Мартин Уиллоу - Одиночество
В звенящей тишине хозяин дома нарочно издавал посторонние звуки, чтобы отогнать от себя угнетающее чувство невыносимого одиночества, которое сделалось чем-то вроде ошейника от блох для домашней кошки. Если он передвигался по дому, то старался шагать как можно громче; если находился в туалете, то напевал себе под нос какой-нибудь неопределённый мотивчик; если ел печенье, то доставал его со дна упаковки, тем самым заставляя бумагу шелестеть. Но одиночество не отступало. Оно окружило мужчину со всех сторон и пристально следило за каждым его движением.
По крайней мере, Вернон Левитт не испытывал боли. Необычные изменения, происходящие с телом, могли оказаться гораздо мучительнее.
«Я должен вернуться, — мысленно произнёс одинокий человек. — Что это за место, куда я должен вернуться?» В стремлении найти заветный ответ он напоминал собаку, кружащуюся на одном месте и гоняющуюся за собственным хвостом.
И снова в голове возник образ ведра с синей краской. Правда, на этот раз Вернон успел запечатлеть его чуть лучше. Он взял в руки кисть и дополнил какую-то надпись на стене. Но что там было написано? Почему-то память отказывалась достоверно воспроизводить данный эпизод.
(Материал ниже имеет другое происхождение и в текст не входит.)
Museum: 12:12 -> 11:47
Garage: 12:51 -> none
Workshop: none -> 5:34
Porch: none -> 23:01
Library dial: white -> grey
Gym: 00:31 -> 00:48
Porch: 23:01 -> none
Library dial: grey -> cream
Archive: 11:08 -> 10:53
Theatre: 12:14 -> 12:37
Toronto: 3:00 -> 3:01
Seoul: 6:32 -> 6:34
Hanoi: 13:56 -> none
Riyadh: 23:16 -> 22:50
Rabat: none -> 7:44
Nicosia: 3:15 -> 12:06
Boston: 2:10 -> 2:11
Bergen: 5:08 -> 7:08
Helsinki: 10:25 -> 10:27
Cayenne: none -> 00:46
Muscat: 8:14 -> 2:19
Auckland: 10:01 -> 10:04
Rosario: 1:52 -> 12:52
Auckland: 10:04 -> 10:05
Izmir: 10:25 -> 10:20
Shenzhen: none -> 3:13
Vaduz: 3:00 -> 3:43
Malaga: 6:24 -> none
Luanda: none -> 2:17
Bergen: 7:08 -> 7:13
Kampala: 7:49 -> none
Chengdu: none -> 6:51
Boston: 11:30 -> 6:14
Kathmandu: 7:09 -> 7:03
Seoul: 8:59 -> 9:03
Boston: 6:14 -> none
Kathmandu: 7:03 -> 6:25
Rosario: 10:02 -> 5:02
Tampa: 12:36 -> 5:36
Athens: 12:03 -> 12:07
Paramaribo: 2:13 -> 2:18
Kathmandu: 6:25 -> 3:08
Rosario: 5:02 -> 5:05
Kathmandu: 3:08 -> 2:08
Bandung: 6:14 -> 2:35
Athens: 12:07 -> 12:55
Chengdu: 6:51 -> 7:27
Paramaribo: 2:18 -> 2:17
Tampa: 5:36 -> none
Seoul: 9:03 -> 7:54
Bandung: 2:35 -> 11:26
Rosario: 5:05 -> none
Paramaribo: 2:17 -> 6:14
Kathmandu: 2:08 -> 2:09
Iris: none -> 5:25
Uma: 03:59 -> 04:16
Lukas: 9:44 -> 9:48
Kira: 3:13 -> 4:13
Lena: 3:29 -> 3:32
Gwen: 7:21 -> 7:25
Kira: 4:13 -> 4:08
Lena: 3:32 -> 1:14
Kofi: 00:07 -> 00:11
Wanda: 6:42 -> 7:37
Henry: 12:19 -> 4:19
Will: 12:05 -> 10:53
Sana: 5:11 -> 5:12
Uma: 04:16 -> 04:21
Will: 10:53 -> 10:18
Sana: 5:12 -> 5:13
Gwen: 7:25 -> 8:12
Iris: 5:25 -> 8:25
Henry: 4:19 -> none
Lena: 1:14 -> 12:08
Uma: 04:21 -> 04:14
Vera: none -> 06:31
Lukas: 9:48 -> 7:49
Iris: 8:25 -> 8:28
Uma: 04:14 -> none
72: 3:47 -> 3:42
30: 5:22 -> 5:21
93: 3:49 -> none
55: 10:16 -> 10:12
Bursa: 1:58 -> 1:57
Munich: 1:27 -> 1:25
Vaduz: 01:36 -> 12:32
«Я тогда напился, — сообразил мужчина. — Ездил по городу и выкрикивал что-то непристойное. А потом вписался в стену и разбил машину».
Вернон попытался хотя бы при помощи воображения реконструировать место аварии, но тщетно. Фрагмент прошлого оказался безвозвратно потерянным.
«Если я вспомню, мне удастся вернуться», — у него возникла твёрдая уверенность в том, что так и будет, и неважно, куда ему потребуется возвращаться.
«Мне следует поторопиться, пока я окончательно не исчез, — подстегнул себя Вернон Левитт. — Возможно, у меня осталась единственная возможность спастись…»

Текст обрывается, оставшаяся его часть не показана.